** Opening Exercise material block **
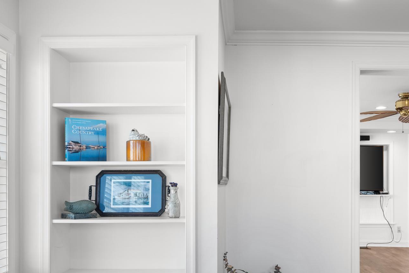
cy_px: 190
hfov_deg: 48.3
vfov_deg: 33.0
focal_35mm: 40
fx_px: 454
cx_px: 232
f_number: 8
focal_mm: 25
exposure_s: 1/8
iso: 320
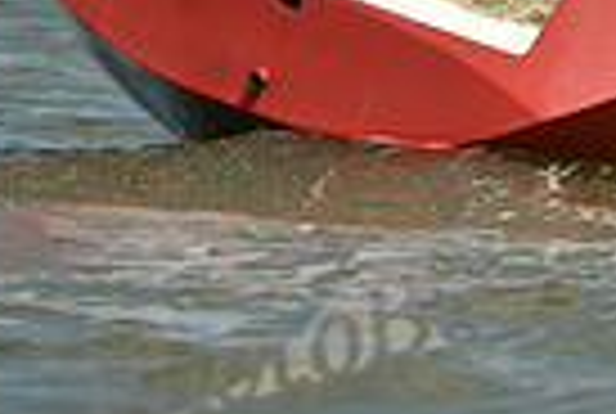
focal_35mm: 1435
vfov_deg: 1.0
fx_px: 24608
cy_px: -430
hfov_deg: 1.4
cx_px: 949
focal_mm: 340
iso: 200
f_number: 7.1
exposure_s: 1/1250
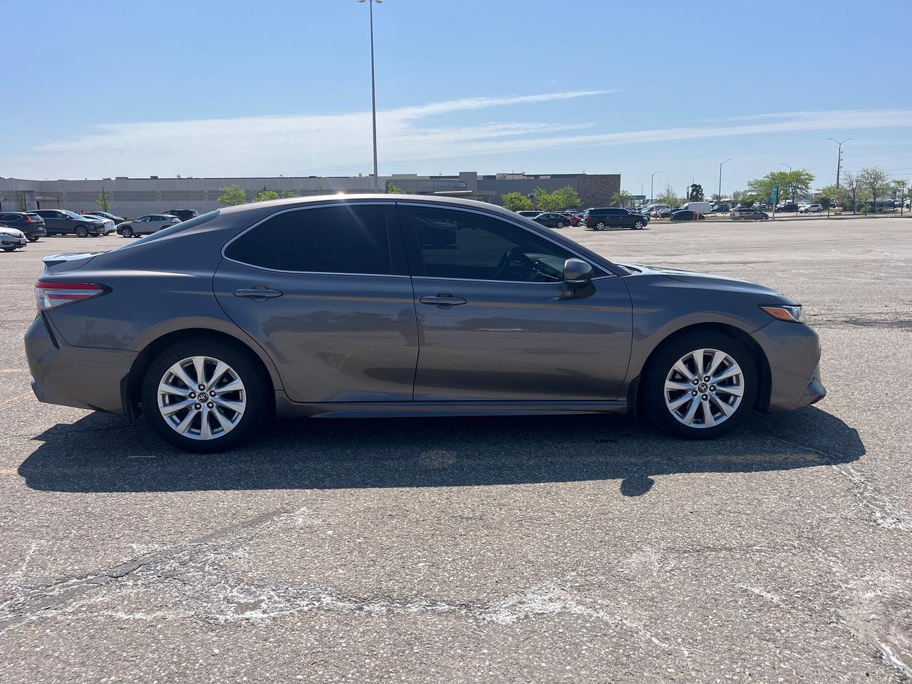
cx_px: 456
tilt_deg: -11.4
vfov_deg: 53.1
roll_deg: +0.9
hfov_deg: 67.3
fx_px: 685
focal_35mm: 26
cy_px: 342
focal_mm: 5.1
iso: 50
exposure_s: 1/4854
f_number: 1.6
** Closing Exercise material block **
- [The task] Write the records out again in full, exactly, and skip every picture.

- [Task solution]
cy_px: 190
hfov_deg: 48.3
vfov_deg: 33.0
focal_35mm: 40
fx_px: 454
cx_px: 232
f_number: 8
focal_mm: 25
exposure_s: 1/8
iso: 320
focal_35mm: 1435
vfov_deg: 1.0
fx_px: 24608
cy_px: -430
hfov_deg: 1.4
cx_px: 949
focal_mm: 340
iso: 200
f_number: 7.1
exposure_s: 1/1250
cx_px: 456
tilt_deg: -11.4
vfov_deg: 53.1
roll_deg: +0.9
hfov_deg: 67.3
fx_px: 685
focal_35mm: 26
cy_px: 342
focal_mm: 5.1
iso: 50
exposure_s: 1/4854
f_number: 1.6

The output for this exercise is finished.